Hou Tu (Hanzi=后土; lit. "Penguasa Bumi" atau "Dewi Bumi") adalah dewa alam yang dipuja secara resmi hingga akhir masa kekaisaran Tiongkok. Ia juga disebut Dizhi (地祗) dan merupakan persamaan dari Taiyi (Hanzi=太一; lit. "Persatuan Agung"), mewakili Surga. Pemujaan untuknya dilakukan di musim panas. Pada masa Dinasti Han (前漢) (206 SM - 8 M), altar untuknya didirikan di dalam lingkungan ibu kota, terutama di sebelah selatan.[1] Gendernya Hou Tu tidak tetap, sering kali dianggap sebagai dewa dan terkadang sebagai dewi. Sebagai dewi, ia juga disebut Hou Tu Niang Niang (厚土娘娘).[2] Ia disembah Kaisar Wu dari Han sekitar tahun 113 SM.[3]
Legenda
Putra Gong Gong
Naskah Lǐjì (禮記), Bab Jifa (祭法), menyebutkan Hou Tu sebagai putra dari Gong Gong (共工) yang menguasai sembilan provinsi.

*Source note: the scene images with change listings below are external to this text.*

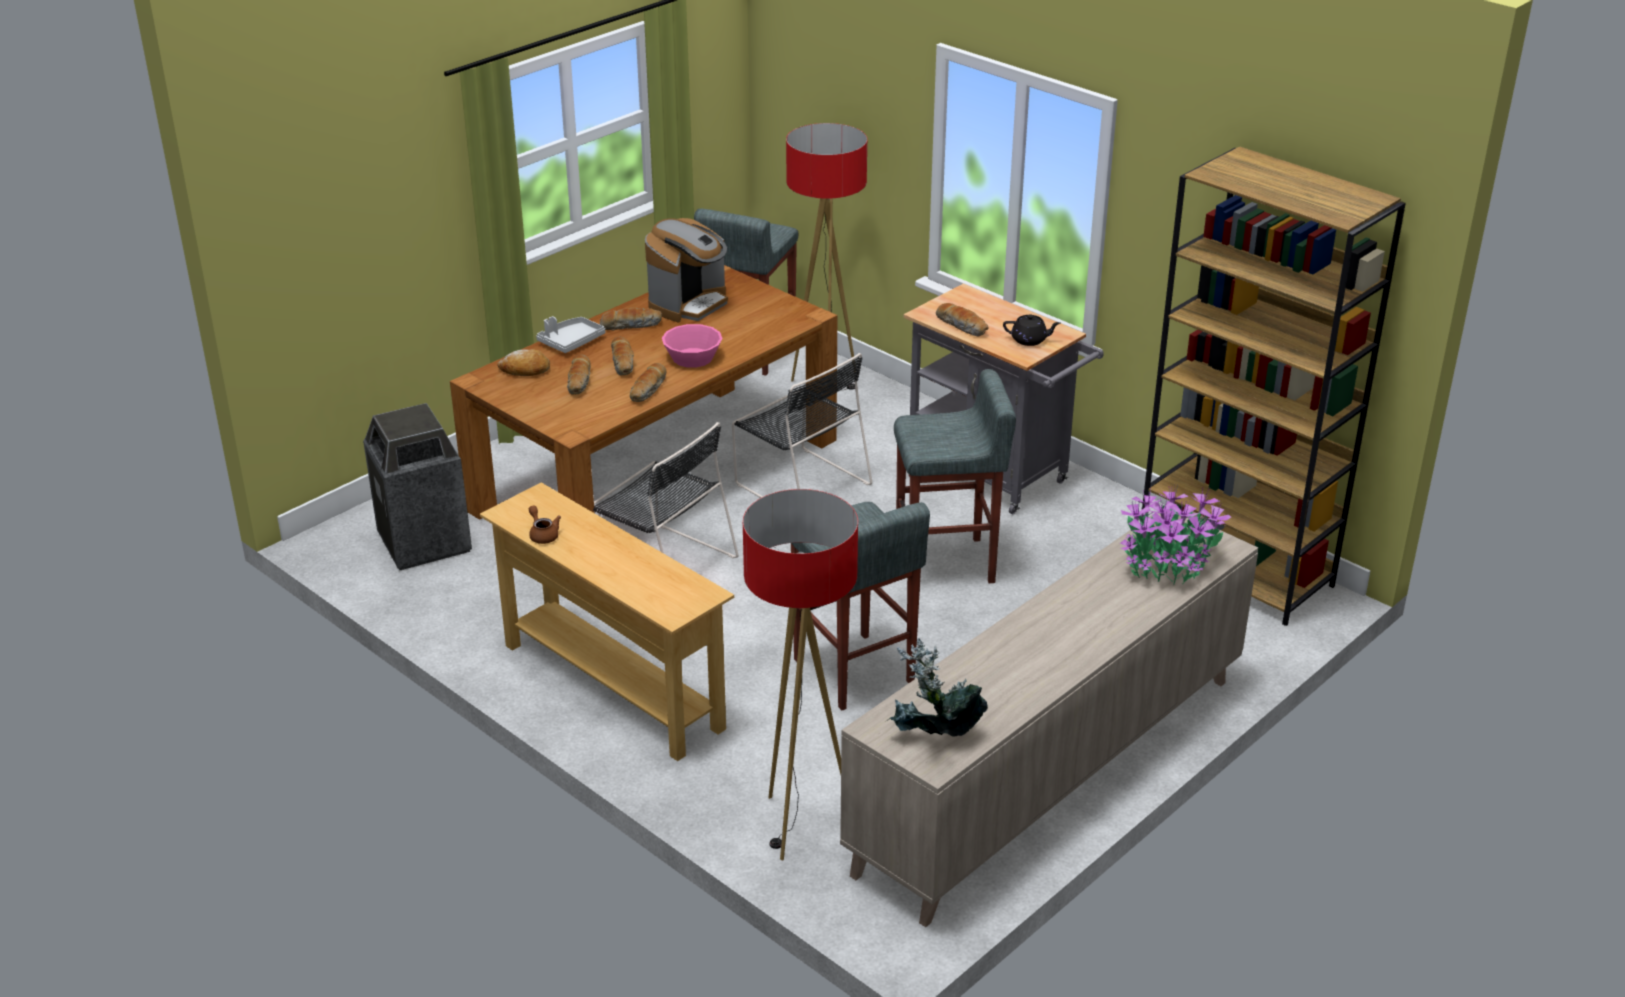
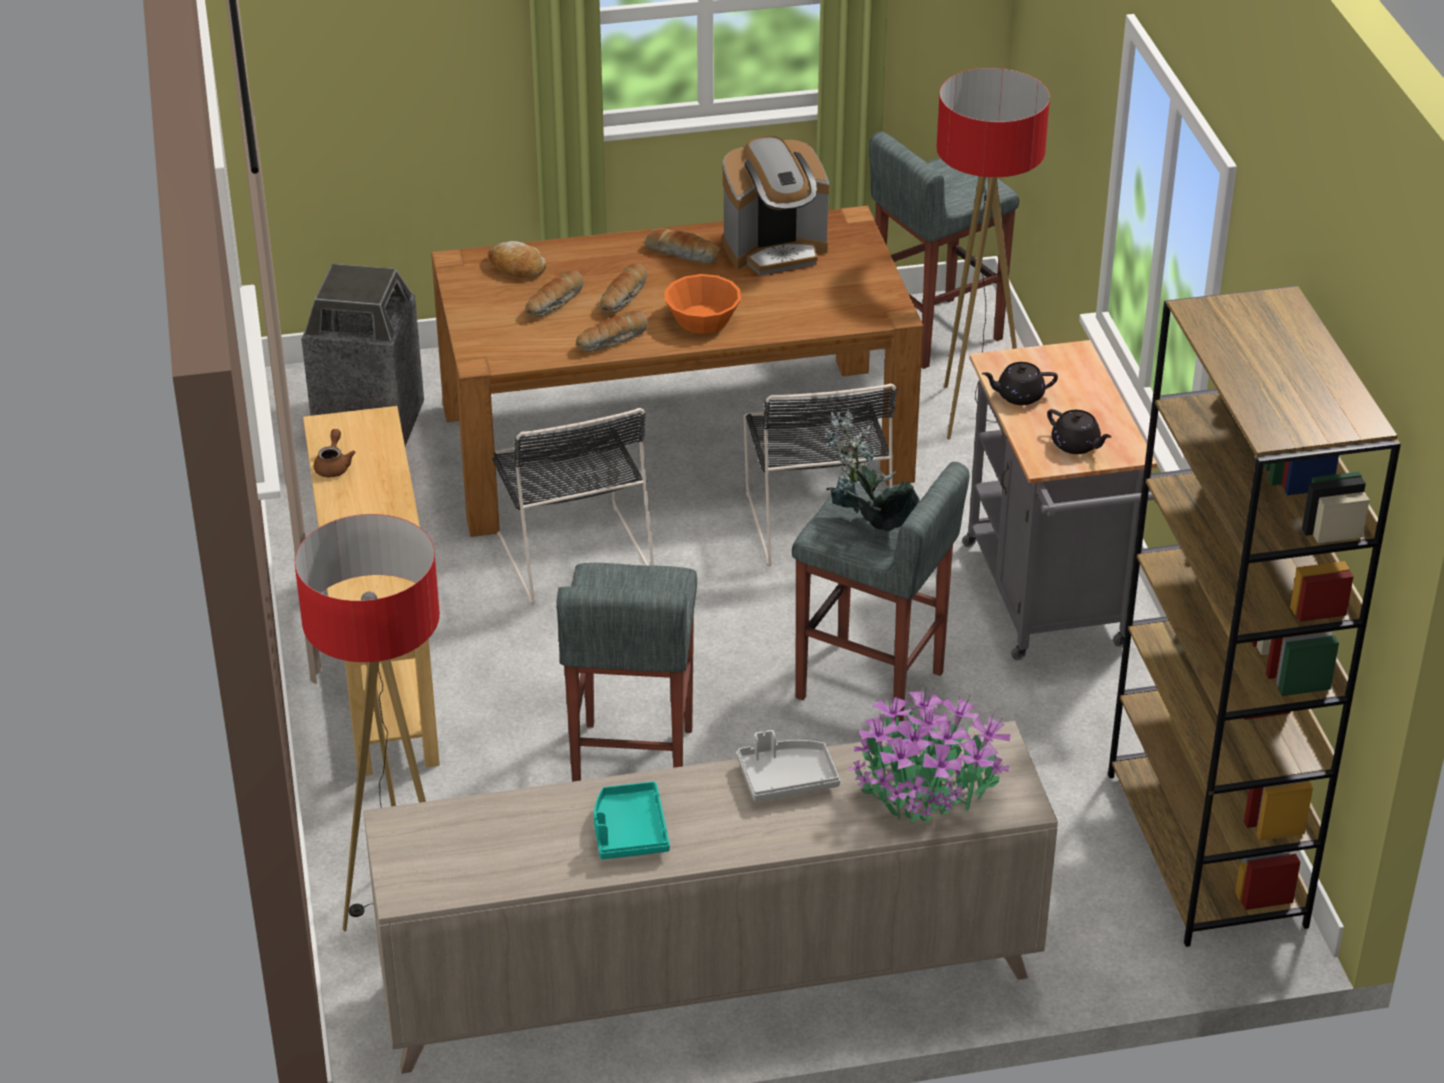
camera: 35 degrees right, 5 degrees up
grey tray [536,316,605,353] -> grey tray moved to [737,730,840,801]
pink bowl [662,324,723,368] -> orange bowl [664,274,741,334]
potted plant [888,638,988,737] -> potted plant moved to [825,409,920,531]
bread [936,303,989,336] -> black teapot [982,362,1058,405]
none -> turquoise tray [594,781,670,859]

Ia bertugas menyamaratakan (ping 平) semua wilayah di dalam kerajaan, itulah sebabnya ia dipuja sebagai dewa tanah.[1]
Peta Sungai Kuning
Houtu muncul dalam beberapa legenda mengenai banjir Sungai Kuning. Yu Agung awalnya tidak berhasil membuat terusan yang menghubungkan Sungai Kuning ke laut karena ia menggali ke arah yang salah. Ibu Suci Houtu kemudian membuat peta Peta Sungai Kuning dan menyuruh burung utusannya untuk menyampaikan kepada Yu. Ia harus menggali ke timur sehingga diperoleh terusan yang benar.[4]
Zhang Ming De
Pada masa Dinasti Zhou, Zhang Ming De merupakan seorang pelayan sederhana pada sebuah rumah tangga pemilik tanah yang kaya-raya. Tuan Shang bermaksud menikahkan putri bungsunya dengan kerabat yang jauh, ia memerintah Zhang Ming De untuk mengawalnya selama perjalanan. Di tengah perjalanan, tiba-tiba turun badai salju dan gadis tersebut hampir meninggal karena kedinginan. Zhang Ming De bergegas melepas seluruh pakaiannya untuk ia tutupkan pada putri tuannya. Meskipun si gadis selamat, Zhang Ming De sendiri meninggal. Tak lama setelah kematian Zhang, di langit muncul enam huruf 南天門大仙福德神 (Pintu Langit Selatan Dewa Fu De). Tuan Shang merasa sangat bersyukur kepada Zhang Ming De karena telah menyelamatkan hidup putrinya kemudian membangun sebuah kuil untuk menghormatinya. Sebelum akhir masa Dinasti Zhou, ia dikenal sebagai Hou Tu, tetapi kini lebih dikenal sebagai Fu De Zheng Shen.[5]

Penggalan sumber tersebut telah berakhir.